Now that there are now priests or philosophers left, artists are the most important people in the world. That is the only thing that interests me.”

-Gerhard Richter, from The Daily Practice of Painting, Writings and Interviews1962-1993 (MIT Press: 1995), edited by Hans-Ulrich Obrist, translated from the German by David Britt, pg. 58.

2) “Learn to be articulate.”

-Man Ray, from Man Ray, American Artist (Da Capo: 1988), by Neil Baldwin, pg. 55.

3) How do you rate composition, arrangement, and performance in importance?

“All are interdependent on each other. Composition depends a great deal on the subsequent arrangement, but neither should burden the performers, for if the performance fails all is lost.”

-Duke Ellington, from Music Is My Mistress (Da Capo: 1973), by Duke Ellington with assistance from Stanley Dance, pg. 457.

4) “I don’t paint things, I only paint differences between things.”

-Henri Matisse, from About Rothko (Da Capo: 1983), by Dore Ashton, pg. 114.

5) “The improvised solo coming out of one musician, with others supporting him, is a dead end… In front of us we have many years of the collective improvised effort, the intuitive and adult collaboration between peers.”

-Warne Marsh, from Lee Konitz, Conversations on the Improviser’s Art (University of Michigan Press: 2007), by Andy Hamilton, pg. 57.

6) “Cézanne never really finished anything. He went as far as he could, then abandoned the job. That’s the terrible thing: the more one works on a picture, the more impossible it becomes to finish it.”

-Alberto Giacometti, from A Giacometti Portrait (Farrar, Straus and Giroux: 1965), by James Lord, pg. 11.

7) “It takes five years just to become a good student. Another five to become a dancer, and who knows how long, if ever, to become an artist.”

-Margaret Craske, from Chance and Circumstance (Alfred A. Knopf: 2007), by Carolyn Brown, pg. 29.

8) “The forces that are bringing on war, that are preparing for larger and better economic depressions in the future, are at odds with the forces of human culture. The time has come for the people who love life and culture to form a united front against them, to be ready to protect, and gauge, and if necessary, fight for the human heritage which we, as artists, embody”

-Lewis Mumford, opening address for the American Artists’ Congress, February 1936, from About Rothko (Da Capo: 1983), by Dore Ashton, pg. 36.

9) “Being unable to reach the top of the scale of values, I smashed the scale.”
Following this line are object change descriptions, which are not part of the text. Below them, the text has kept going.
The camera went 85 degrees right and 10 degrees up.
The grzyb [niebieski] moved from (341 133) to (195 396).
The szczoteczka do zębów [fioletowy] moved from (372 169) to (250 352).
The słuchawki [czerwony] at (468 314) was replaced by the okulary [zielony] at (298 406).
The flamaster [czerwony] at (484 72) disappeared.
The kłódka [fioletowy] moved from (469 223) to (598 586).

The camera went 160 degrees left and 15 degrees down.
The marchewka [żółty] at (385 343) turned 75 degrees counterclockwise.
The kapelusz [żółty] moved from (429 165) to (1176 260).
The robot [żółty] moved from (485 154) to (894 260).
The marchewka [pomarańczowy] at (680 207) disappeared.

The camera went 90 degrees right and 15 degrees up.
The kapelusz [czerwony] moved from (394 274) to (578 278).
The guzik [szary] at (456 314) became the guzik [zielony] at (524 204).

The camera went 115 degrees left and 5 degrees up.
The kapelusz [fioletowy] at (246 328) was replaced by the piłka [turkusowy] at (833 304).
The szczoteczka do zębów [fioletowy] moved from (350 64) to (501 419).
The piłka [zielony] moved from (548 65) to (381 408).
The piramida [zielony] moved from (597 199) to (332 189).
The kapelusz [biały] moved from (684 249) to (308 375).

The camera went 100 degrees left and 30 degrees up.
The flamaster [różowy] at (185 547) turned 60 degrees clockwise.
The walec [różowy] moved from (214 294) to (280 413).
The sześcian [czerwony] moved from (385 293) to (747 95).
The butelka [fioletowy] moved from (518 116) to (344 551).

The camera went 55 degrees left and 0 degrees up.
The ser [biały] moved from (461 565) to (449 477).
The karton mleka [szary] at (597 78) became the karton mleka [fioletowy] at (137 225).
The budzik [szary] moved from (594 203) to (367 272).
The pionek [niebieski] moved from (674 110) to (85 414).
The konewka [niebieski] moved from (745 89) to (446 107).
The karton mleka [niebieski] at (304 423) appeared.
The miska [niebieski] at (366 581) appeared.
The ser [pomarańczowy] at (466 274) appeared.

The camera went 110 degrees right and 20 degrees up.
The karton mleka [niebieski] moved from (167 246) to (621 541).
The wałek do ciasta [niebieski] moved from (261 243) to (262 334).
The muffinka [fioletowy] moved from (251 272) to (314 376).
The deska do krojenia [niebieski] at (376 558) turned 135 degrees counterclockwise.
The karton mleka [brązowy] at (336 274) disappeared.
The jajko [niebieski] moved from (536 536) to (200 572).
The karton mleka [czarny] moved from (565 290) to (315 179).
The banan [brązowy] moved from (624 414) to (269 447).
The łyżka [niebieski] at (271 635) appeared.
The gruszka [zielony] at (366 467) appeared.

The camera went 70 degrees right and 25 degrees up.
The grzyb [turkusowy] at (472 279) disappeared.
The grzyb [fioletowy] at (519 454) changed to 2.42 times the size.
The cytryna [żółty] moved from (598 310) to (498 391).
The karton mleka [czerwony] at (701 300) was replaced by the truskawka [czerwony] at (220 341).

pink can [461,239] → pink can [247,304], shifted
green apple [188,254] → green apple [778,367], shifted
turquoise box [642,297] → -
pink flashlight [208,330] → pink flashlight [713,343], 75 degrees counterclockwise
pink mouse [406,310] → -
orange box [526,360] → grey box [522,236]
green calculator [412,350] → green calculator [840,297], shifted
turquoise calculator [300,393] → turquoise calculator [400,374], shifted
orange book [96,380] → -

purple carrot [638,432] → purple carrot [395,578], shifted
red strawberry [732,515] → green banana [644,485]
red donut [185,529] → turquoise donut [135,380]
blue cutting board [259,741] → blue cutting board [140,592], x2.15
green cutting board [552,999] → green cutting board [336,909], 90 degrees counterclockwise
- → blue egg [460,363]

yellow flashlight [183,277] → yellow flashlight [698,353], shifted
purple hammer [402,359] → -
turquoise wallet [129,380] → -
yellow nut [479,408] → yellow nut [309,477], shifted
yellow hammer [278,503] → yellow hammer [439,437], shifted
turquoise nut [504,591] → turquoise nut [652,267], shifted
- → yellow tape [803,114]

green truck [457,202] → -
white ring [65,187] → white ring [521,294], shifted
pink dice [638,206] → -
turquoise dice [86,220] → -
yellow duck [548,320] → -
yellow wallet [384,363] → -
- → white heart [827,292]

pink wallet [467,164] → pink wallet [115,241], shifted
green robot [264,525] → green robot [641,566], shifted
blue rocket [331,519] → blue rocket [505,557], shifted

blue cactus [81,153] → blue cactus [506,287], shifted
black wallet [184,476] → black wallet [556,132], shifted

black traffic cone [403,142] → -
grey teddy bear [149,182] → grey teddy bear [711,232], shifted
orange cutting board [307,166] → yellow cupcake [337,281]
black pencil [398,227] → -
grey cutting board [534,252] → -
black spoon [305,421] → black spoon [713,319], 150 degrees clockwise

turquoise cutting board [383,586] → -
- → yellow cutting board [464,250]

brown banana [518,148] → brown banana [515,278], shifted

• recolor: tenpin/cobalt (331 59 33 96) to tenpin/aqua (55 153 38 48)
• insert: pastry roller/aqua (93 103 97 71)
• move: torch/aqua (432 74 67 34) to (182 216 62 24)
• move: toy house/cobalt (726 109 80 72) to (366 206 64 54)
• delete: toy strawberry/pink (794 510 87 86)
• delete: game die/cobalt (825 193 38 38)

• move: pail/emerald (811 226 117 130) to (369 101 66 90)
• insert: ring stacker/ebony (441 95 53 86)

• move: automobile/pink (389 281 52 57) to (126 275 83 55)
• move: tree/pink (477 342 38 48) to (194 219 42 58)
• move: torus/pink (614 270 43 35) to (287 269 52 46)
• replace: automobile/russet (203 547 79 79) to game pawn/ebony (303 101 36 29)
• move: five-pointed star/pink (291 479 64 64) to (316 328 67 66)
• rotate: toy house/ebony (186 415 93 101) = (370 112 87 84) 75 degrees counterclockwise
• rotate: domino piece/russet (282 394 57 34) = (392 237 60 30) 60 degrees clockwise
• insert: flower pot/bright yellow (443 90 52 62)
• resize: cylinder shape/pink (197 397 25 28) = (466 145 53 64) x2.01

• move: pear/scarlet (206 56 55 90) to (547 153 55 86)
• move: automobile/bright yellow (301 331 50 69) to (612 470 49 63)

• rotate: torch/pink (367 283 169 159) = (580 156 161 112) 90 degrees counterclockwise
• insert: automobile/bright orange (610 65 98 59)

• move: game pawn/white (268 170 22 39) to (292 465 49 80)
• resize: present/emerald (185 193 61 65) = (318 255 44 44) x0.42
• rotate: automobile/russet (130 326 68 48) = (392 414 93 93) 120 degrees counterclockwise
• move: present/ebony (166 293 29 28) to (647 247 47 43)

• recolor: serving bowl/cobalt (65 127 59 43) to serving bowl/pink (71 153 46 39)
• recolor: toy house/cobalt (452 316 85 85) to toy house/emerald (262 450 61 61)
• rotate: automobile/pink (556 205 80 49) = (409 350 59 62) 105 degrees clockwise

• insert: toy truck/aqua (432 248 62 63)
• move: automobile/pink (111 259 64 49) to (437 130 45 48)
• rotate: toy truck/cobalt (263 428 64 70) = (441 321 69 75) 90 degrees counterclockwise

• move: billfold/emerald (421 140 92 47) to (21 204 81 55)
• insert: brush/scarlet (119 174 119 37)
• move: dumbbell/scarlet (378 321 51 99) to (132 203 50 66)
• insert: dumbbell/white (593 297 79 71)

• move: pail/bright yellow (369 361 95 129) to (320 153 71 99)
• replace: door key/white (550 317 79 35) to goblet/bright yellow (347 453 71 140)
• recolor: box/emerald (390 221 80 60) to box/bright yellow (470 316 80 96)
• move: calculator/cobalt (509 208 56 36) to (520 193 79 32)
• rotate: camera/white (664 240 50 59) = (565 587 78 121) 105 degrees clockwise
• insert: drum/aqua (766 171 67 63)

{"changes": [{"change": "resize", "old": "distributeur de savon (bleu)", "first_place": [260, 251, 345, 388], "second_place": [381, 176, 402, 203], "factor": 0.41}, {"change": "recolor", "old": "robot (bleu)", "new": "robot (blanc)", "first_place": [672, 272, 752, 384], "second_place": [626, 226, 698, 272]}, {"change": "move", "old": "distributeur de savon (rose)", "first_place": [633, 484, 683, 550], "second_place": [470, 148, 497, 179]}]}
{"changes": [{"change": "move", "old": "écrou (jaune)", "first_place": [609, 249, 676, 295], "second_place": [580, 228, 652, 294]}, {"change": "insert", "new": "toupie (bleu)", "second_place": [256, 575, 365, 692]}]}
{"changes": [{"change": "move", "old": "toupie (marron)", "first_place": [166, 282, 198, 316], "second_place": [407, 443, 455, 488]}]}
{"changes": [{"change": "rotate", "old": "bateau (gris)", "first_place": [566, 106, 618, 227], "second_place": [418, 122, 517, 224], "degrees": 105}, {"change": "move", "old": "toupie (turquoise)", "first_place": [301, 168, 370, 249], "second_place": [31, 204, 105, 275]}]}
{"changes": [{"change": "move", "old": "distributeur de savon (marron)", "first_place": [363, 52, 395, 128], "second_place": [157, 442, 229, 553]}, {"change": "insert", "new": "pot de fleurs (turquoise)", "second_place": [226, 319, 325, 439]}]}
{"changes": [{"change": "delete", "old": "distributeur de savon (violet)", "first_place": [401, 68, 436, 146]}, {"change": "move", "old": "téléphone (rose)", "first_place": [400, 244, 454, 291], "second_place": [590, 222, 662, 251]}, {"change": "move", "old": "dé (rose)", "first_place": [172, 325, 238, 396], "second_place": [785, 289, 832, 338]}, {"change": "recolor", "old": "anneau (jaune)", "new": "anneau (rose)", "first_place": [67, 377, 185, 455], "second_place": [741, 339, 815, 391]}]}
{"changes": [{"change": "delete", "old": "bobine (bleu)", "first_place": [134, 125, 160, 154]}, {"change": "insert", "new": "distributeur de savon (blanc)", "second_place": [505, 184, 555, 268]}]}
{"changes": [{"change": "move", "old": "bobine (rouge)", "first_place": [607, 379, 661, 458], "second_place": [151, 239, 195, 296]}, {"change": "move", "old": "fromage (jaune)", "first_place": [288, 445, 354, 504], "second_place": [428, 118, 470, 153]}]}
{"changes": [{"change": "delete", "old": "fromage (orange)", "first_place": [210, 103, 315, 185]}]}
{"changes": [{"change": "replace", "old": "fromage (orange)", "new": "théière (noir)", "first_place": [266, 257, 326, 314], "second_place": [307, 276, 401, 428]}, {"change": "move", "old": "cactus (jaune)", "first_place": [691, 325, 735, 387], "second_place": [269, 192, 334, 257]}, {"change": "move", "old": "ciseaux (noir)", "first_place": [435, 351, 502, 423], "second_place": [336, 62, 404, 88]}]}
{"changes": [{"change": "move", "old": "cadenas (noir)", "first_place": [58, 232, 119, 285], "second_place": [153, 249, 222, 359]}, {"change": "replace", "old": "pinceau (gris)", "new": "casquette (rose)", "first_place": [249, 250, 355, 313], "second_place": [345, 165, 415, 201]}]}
-Pablo Picasso, from A Giacometti Portrait (Farrar, Straus and Giroux: 1965), by James Lord, pg. 53.

10) “It was Maurice Nadeau who said it was an influence ab contrario. I realized that Joyce had gone as far as one could in the direction of knowing more, in control of one’s material. He was always adding to it; you only have to look at his proofs to see that. I realized that my own way was in impoverishment, in lack of knowledge and in taking away, subtracting rather than adding. When I first met Joyce, I didn’t intend to be a writer. That only came later when I found out that I was no good at all at teaching. When I found I simply couldn’t teach. But I do remember speaking about Joyce’s heroic achievement. I had a great admiration for him. That’s what it was: epic, heroic, what he achieved. I realized that I couldn’t go down that same road.”

-Samuel Beckett, from Beckett Remembering Remembering Beckett, A Centenary Celebration (Arcade Publishing: 2006), edited by James and Elizabeth Knowlson, pg. 47.

11) “A painting is not about an experience, it is an experience.”

-Mark Rothko, from About Rothko (Da Capo: 1983), by Dore Ashton, pg. 135.

12) “One day (according to Maurice Jardot) Picasso told Michel Leiris that he felt that the work of their old friend Giacometti was becoming increasingly monotonous and repetitive. Trying to explain and excuse this, Leiris spoke of Giacometti’s consuming and intense desire ‘to find a new solution to the problem of figuration.’ Picasso answered: ‘In the first place there isn’t any solution, there never is a solution, and that’s as it should be.’”

-From About Modern Art, second edition (Yale University Press: 2001), by David Sylvester, pg. 33-34.